◆ WHAT IS EXPECTED
Write all of the entries out again exactly, but not the images.

◆ DATA TO PROCESS
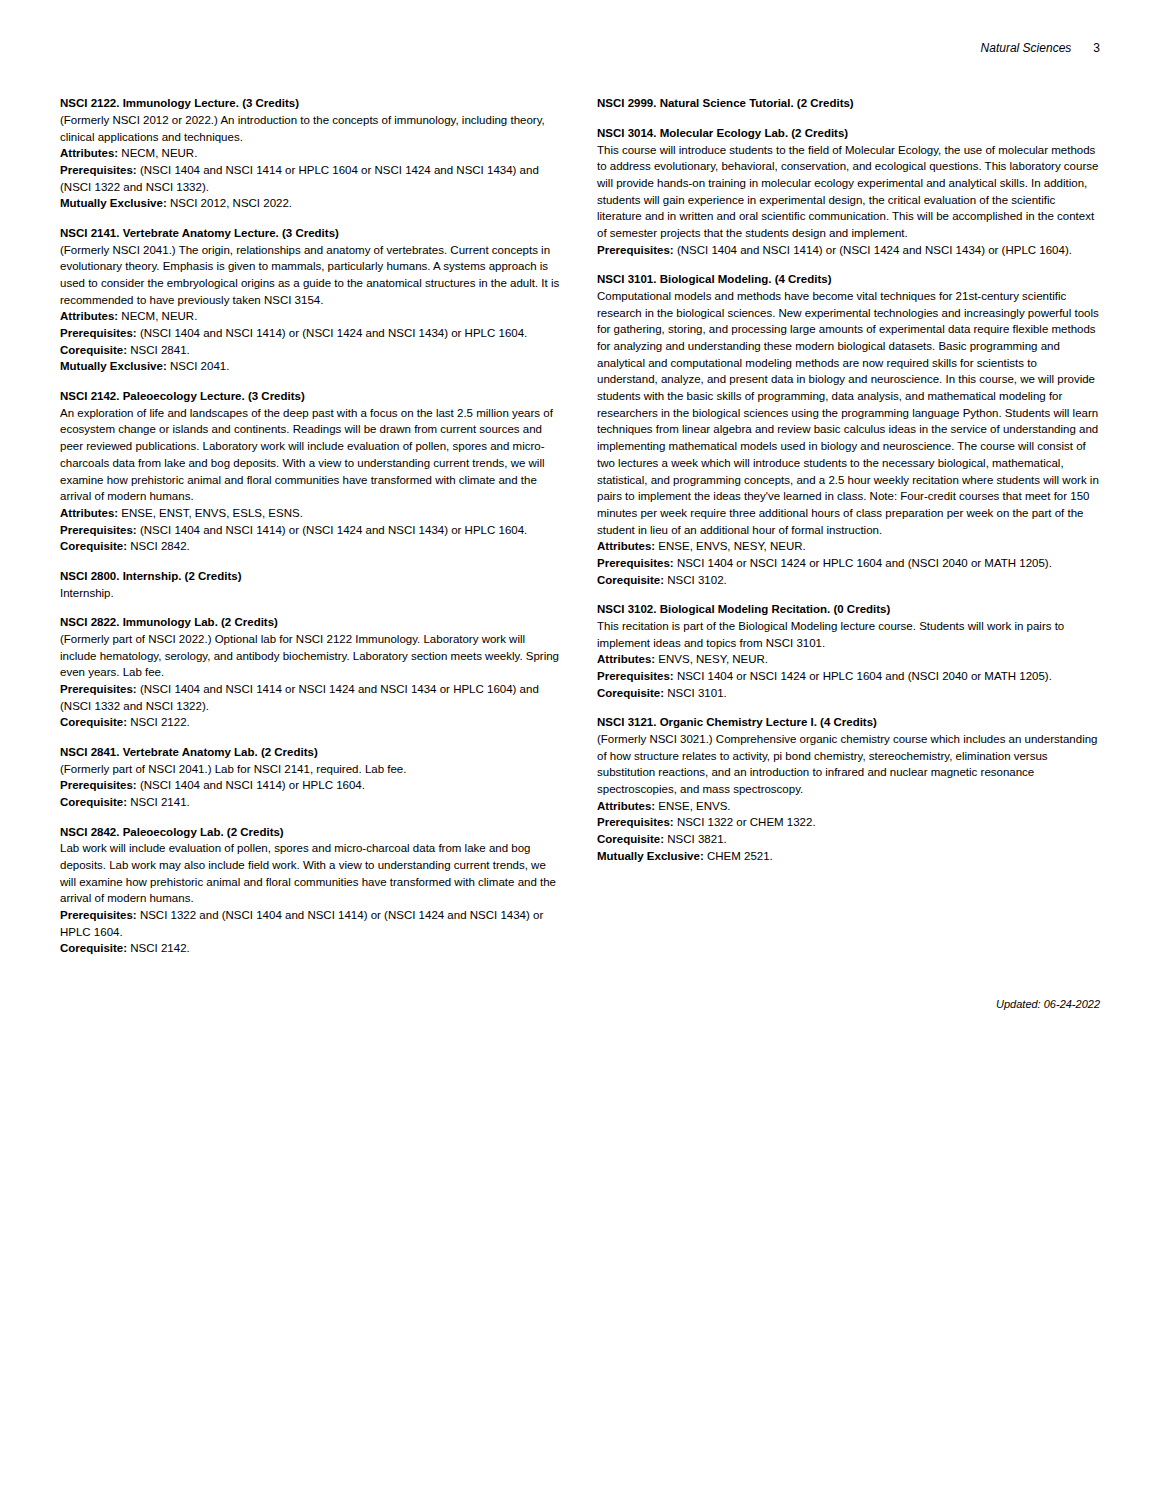Natural Sciences 3
NSCI 2122. Immunology Lecture. (3 Credits)
(Formerly NSCI 2012 or 2022.) An introduction to the concepts of immunology, including theory, clinical applications and techniques.
Attributes: NECM, NEUR.
Prerequisites: (NSCI 1404 and NSCI 1414 or HPLC 1604 or NSCI 1424 and NSCI 1434) and (NSCI 1322 and NSCI 1332).
Mutually Exclusive: NSCI 2012, NSCI 2022.
NSCI 2141. Vertebrate Anatomy Lecture. (3 Credits)
(Formerly NSCI 2041.) The origin, relationships and anatomy of vertebrates. Current concepts in evolutionary theory. Emphasis is given to mammals, particularly humans. A systems approach is used to consider the embryological origins as a guide to the anatomical structures in the adult. It is recommended to have previously taken NSCI 3154.
Attributes: NECM, NEUR.
Prerequisites: (NSCI 1404 and NSCI 1414) or (NSCI 1424 and NSCI 1434) or HPLC 1604.
Corequisite: NSCI 2841.
Mutually Exclusive: NSCI 2041.
NSCI 2142. Paleoecology Lecture. (3 Credits)
An exploration of life and landscapes of the deep past with a focus on the last 2.5 million years of ecosystem change or islands and continents. Readings will be drawn from current sources and peer reviewed publications. Laboratory work will include evaluation of pollen, spores and micro-charcoals data from lake and bog deposits. With a view to understanding current trends, we will examine how prehistoric animal and floral communities have transformed with climate and the arrival of modern humans.
Attributes: ENSE, ENST, ENVS, ESLS, ESNS.
Prerequisites: (NSCI 1404 and NSCI 1414) or (NSCI 1424 and NSCI 1434) or HPLC 1604.
Corequisite: NSCI 2842.
NSCI 2800. Internship. (2 Credits)
Internship.
NSCI 2822. Immunology Lab. (2 Credits)
(Formerly part of NSCI 2022.) Optional lab for NSCI 2122 Immunology. Laboratory work will include hematology, serology, and antibody biochemistry. Laboratory section meets weekly. Spring even years. Lab fee.
Prerequisites: (NSCI 1404 and NSCI 1414 or NSCI 1424 and NSCI 1434 or HPLC 1604) and (NSCI 1332 and NSCI 1322).
Corequisite: NSCI 2122.
NSCI 2841. Vertebrate Anatomy Lab. (2 Credits)
(Formerly part of NSCI 2041.) Lab for NSCI 2141, required. Lab fee.
Prerequisites: (NSCI 1404 and NSCI 1414) or HPLC 1604.
Corequisite: NSCI 2141.
NSCI 2842. Paleoecology Lab. (2 Credits)
Lab work will include evaluation of pollen, spores and micro-charcoal data from lake and bog deposits. Lab work may also include field work. With a view to understanding current trends, we will examine how prehistoric animal and floral communities have transformed with climate and the arrival of modern humans.
Prerequisites: NSCI 1322 and (NSCI 1404 and NSCI 1414) or (NSCI 1424 and NSCI 1434) or HPLC 1604.
Corequisite: NSCI 2142.
NSCI 2999. Natural Science Tutorial. (2 Credits)
NSCI 3014. Molecular Ecology Lab. (2 Credits)
This course will introduce students to the field of Molecular Ecology, the use of molecular methods to address evolutionary, behavioral, conservation, and ecological questions. This laboratory course will provide hands-on training in molecular ecology experimental and analytical skills. In addition, students will gain experience in experimental design, the critical evaluation of the scientific literature and in written and oral scientific communication. This will be accomplished in the context of semester projects that the students design and implement.
Prerequisites: (NSCI 1404 and NSCI 1414) or (NSCI 1424 and NSCI 1434) or (HPLC 1604).
NSCI 3101. Biological Modeling. (4 Credits)
Computational models and methods have become vital techniques for 21st-century scientific research in the biological sciences. New experimental technologies and increasingly powerful tools for gathering, storing, and processing large amounts of experimental data require flexible methods for analyzing and understanding these modern biological datasets. Basic programming and analytical and computational modeling methods are now required skills for scientists to understand, analyze, and present data in biology and neuroscience. In this course, we will provide students with the basic skills of programming, data analysis, and mathematical modeling for researchers in the biological sciences using the programming language Python. Students will learn techniques from linear algebra and review basic calculus ideas in the service of understanding and implementing mathematical models used in biology and neuroscience. The course will consist of two lectures a week which will introduce students to the necessary biological, mathematical, statistical, and programming concepts, and a 2.5 hour weekly recitation where students will work in pairs to implement the ideas they've learned in class. Note: Four-credit courses that meet for 150 minutes per week require three additional hours of class preparation per week on the part of the student in lieu of an additional hour of formal instruction.
Attributes: ENSE, ENVS, NESY, NEUR.
Prerequisites: NSCI 1404 or NSCI 1424 or HPLC 1604 and (NSCI 2040 or MATH 1205).
Corequisite: NSCI 3102.
NSCI 3102. Biological Modeling Recitation. (0 Credits)
This recitation is part of the Biological Modeling lecture course. Students will work in pairs to implement ideas and topics from NSCI 3101.
Attributes: ENVS, NESY, NEUR.
Prerequisites: NSCI 1404 or NSCI 1424 or HPLC 1604 and (NSCI 2040 or MATH 1205).
Corequisite: NSCI 3101.
NSCI 3121. Organic Chemistry Lecture I. (4 Credits)
(Formerly NSCI 3021.) Comprehensive organic chemistry course which includes an understanding of how structure relates to activity, pi bond chemistry, stereochemistry, elimination versus substitution reactions, and an introduction to infrared and nuclear magnetic resonance spectroscopies, and mass spectroscopy.
Attributes: ENSE, ENVS.
Prerequisites: NSCI 1322 or CHEM 1322.
Corequisite: NSCI 3821.
Mutually Exclusive: CHEM 2521.
Updated: 06-24-2022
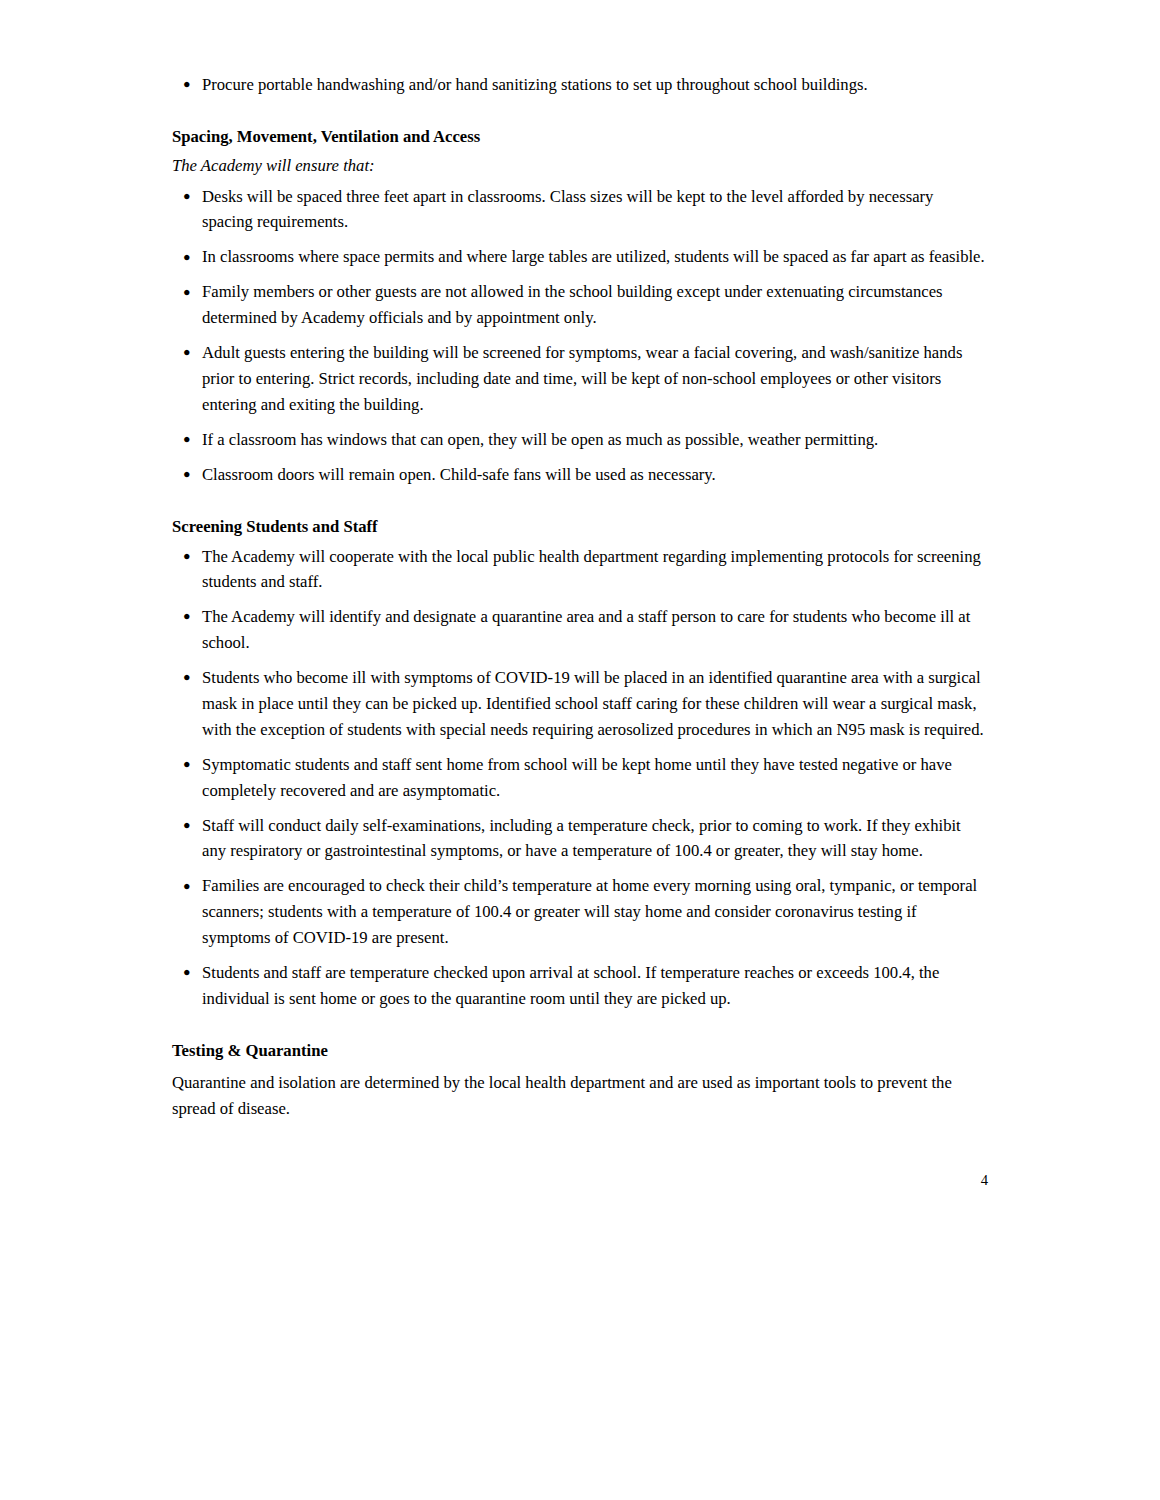Procure portable handwashing and/or hand sanitizing stations to set up throughout school buildings.
Spacing, Movement, Ventilation and Access
The Academy will ensure that:
Desks will be spaced three feet apart in classrooms. Class sizes will be kept to the level afforded by necessary spacing requirements.
In classrooms where space permits and where large tables are utilized, students will be spaced as far apart as feasible.
Family members or other guests are not allowed in the school building except under extenuating circumstances determined by Academy officials and by appointment only.
Adult guests entering the building will be screened for symptoms, wear a facial covering, and wash/sanitize hands prior to entering. Strict records, including date and time, will be kept of non-school employees or other visitors entering and exiting the building.
If a classroom has windows that can open, they will be open as much as possible, weather permitting.
Classroom doors will remain open. Child-safe fans will be used as necessary.
Screening Students and Staff
The Academy will cooperate with the local public health department regarding implementing protocols for screening students and staff.
The Academy will identify and designate a quarantine area and a staff person to care for students who become ill at school.
Students who become ill with symptoms of COVID-19 will be placed in an identified quarantine area with a surgical mask in place until they can be picked up. Identified school staff caring for these children will wear a surgical mask, with the exception of students with special needs requiring aerosolized procedures in which an N95 mask is required.
Symptomatic students and staff sent home from school will be kept home until they have tested negative or have completely recovered and are asymptomatic.
Staff will conduct daily self-examinations, including a temperature check, prior to coming to work. If they exhibit any respiratory or gastrointestinal symptoms, or have a temperature of 100.4 or greater, they will stay home.
Families are encouraged to check their child’s temperature at home every morning using oral, tympanic, or temporal scanners; students with a temperature of 100.4 or greater will stay home and consider coronavirus testing if symptoms of COVID-19 are present.
Students and staff are temperature checked upon arrival at school. If temperature reaches or exceeds 100.4, the individual is sent home or goes to the quarantine room until they are picked up.
Testing & Quarantine
Quarantine and isolation are determined by the local health department and are used as important tools to prevent the spread of disease.
4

◆ TASK SOLUTION
Natural Sciences 3
NSCI 2122. Immunology Lecture. (3 Credits)
(Formerly NSCI 2012 or 2022.) An introduction to the concepts of immunology, including theory, clinical applications and techniques.
Attributes: NECM, NEUR.
Prerequisites: (NSCI 1404 and NSCI 1414 or HPLC 1604 or NSCI 1424 and NSCI 1434) and (NSCI 1322 and NSCI 1332).
Mutually Exclusive: NSCI 2012, NSCI 2022.
NSCI 2141. Vertebrate Anatomy Lecture. (3 Credits)
(Formerly NSCI 2041.) The origin, relationships and anatomy of vertebrates. Current concepts in evolutionary theory. Emphasis is given to mammals, particularly humans. A systems approach is used to consider the embryological origins as a guide to the anatomical structures in the adult. It is recommended to have previously taken NSCI 3154.
Attributes: NECM, NEUR.
Prerequisites: (NSCI 1404 and NSCI 1414) or (NSCI 1424 and NSCI 1434) or HPLC 1604.
Corequisite: NSCI 2841.
Mutually Exclusive: NSCI 2041.
NSCI 2142. Paleoecology Lecture. (3 Credits)
An exploration of life and landscapes of the deep past with a focus on the last 2.5 million years of ecosystem change or islands and continents. Readings will be drawn from current sources and peer reviewed publications. Laboratory work will include evaluation of pollen, spores and micro-charcoals data from lake and bog deposits. With a view to understanding current trends, we will examine how prehistoric animal and floral communities have transformed with climate and the arrival of modern humans.
Attributes: ENSE, ENST, ENVS, ESLS, ESNS.
Prerequisites: (NSCI 1404 and NSCI 1414) or (NSCI 1424 and NSCI 1434) or HPLC 1604.
Corequisite: NSCI 2842.
NSCI 2800. Internship. (2 Credits)
Internship.
NSCI 2822. Immunology Lab. (2 Credits)
(Formerly part of NSCI 2022.) Optional lab for NSCI 2122 Immunology. Laboratory work will include hematology, serology, and antibody biochemistry. Laboratory section meets weekly. Spring even years. Lab fee.
Prerequisites: (NSCI 1404 and NSCI 1414 or NSCI 1424 and NSCI 1434 or HPLC 1604) and (NSCI 1332 and NSCI 1322).
Corequisite: NSCI 2122.
NSCI 2841. Vertebrate Anatomy Lab. (2 Credits)
(Formerly part of NSCI 2041.) Lab for NSCI 2141, required. Lab fee.
Prerequisites: (NSCI 1404 and NSCI 1414) or HPLC 1604.
Corequisite: NSCI 2141.
NSCI 2842. Paleoecology Lab. (2 Credits)
Lab work will include evaluation of pollen, spores and micro-charcoal data from lake and bog deposits. Lab work may also include field work. With a view to understanding current trends, we will examine how prehistoric animal and floral communities have transformed with climate and the arrival of modern humans.
Prerequisites: NSCI 1322 and (NSCI 1404 and NSCI 1414) or (NSCI 1424 and NSCI 1434) or HPLC 1604.
Corequisite: NSCI 2142.
NSCI 2999. Natural Science Tutorial. (2 Credits)
NSCI 3014. Molecular Ecology Lab. (2 Credits)
This course will introduce students to the field of Molecular Ecology, the use of molecular methods to address evolutionary, behavioral, conservation, and ecological questions. This laboratory course will provide hands-on training in molecular ecology experimental and analytical skills. In addition, students will gain experience in experimental design, the critical evaluation of the scientific literature and in written and oral scientific communication. This will be accomplished in the context of semester projects that the students design and implement.
Prerequisites: (NSCI 1404 and NSCI 1414) or (NSCI 1424 and NSCI 1434) or (HPLC 1604).
NSCI 3101. Biological Modeling. (4 Credits)
Computational models and methods have become vital techniques for 21st-century scientific research in the biological sciences. New experimental technologies and increasingly powerful tools for gathering, storing, and processing large amounts of experimental data require flexible methods for analyzing and understanding these modern biological datasets. Basic programming and analytical and computational modeling methods are now required skills for scientists to understand, analyze, and present data in biology and neuroscience. In this course, we will provide students with the basic skills of programming, data analysis, and mathematical modeling for researchers in the biological sciences using the programming language Python. Students will learn techniques from linear algebra and review basic calculus ideas in the service of understanding and implementing mathematical models used in biology and neuroscience. The course will consist of two lectures a week which will introduce students to the necessary biological, mathematical, statistical, and programming concepts, and a 2.5 hour weekly recitation where students will work in pairs to implement the ideas they've learned in class. Note: Four-credit courses that meet for 150 minutes per week require three additional hours of class preparation per week on the part of the student in lieu of an additional hour of formal instruction.
Attributes: ENSE, ENVS, NESY, NEUR.
Prerequisites: NSCI 1404 or NSCI 1424 or HPLC 1604 and (NSCI 2040 or MATH 1205).
Corequisite: NSCI 3102.
NSCI 3102. Biological Modeling Recitation. (0 Credits)
This recitation is part of the Biological Modeling lecture course. Students will work in pairs to implement ideas and topics from NSCI 3101.
Attributes: ENVS, NESY, NEUR.
Prerequisites: NSCI 1404 or NSCI 1424 or HPLC 1604 and (NSCI 2040 or MATH 1205).
Corequisite: NSCI 3101.
NSCI 3121. Organic Chemistry Lecture I. (4 Credits)
(Formerly NSCI 3021.) Comprehensive organic chemistry course which includes an understanding of how structure relates to activity, pi bond chemistry, stereochemistry, elimination versus substitution reactions, and an introduction to infrared and nuclear magnetic resonance spectroscopies, and mass spectroscopy.
Attributes: ENSE, ENVS.
Prerequisites: NSCI 1322 or CHEM 1322.
Corequisite: NSCI 3821.
Mutually Exclusive: CHEM 2521.
Updated: 06-24-2022
Procure portable handwashing and/or hand sanitizing stations to set up throughout school buildings.
Spacing, Movement, Ventilation and Access
The Academy will ensure that:
Desks will be spaced three feet apart in classrooms. Class sizes will be kept to the level afforded by necessary spacing requirements.
In classrooms where space permits and where large tables are utilized, students will be spaced as far apart as feasible.
Family members or other guests are not allowed in the school building except under extenuating circumstances determined by Academy officials and by appointment only.
Adult guests entering the building will be screened for symptoms, wear a facial covering, and wash/sanitize hands prior to entering. Strict records, including date and time, will be kept of non-school employees or other visitors entering and exiting the building.
If a classroom has windows that can open, they will be open as much as possible, weather permitting.
Classroom doors will remain open. Child-safe fans will be used as necessary.
Screening Students and Staff
The Academy will cooperate with the local public health department regarding implementing protocols for screening students and staff.
The Academy will identify and designate a quarantine area and a staff person to care for students who become ill at school.
Students who become ill with symptoms of COVID-19 will be placed in an identified quarantine area with a surgical mask in place until they can be picked up. Identified school staff caring for these children will wear a surgical mask, with the exception of students with special needs requiring aerosolized procedures in which an N95 mask is required.
Symptomatic students and staff sent home from school will be kept home until they have tested negative or have completely recovered and are asymptomatic.
Staff will conduct daily self-examinations, including a temperature check, prior to coming to work. If they exhibit any respiratory or gastrointestinal symptoms, or have a temperature of 100.4 or greater, they will stay home.
Families are encouraged to check their child’s temperature at home every morning using oral, tympanic, or temporal scanners; students with a temperature of 100.4 or greater will stay home and consider coronavirus testing if symptoms of COVID-19 are present.
Students and staff are temperature checked upon arrival at school. If temperature reaches or exceeds 100.4, the individual is sent home or goes to the quarantine room until they are picked up.
Testing & Quarantine
Quarantine and isolation are determined by the local health department and are used as important tools to prevent the spread of disease.
4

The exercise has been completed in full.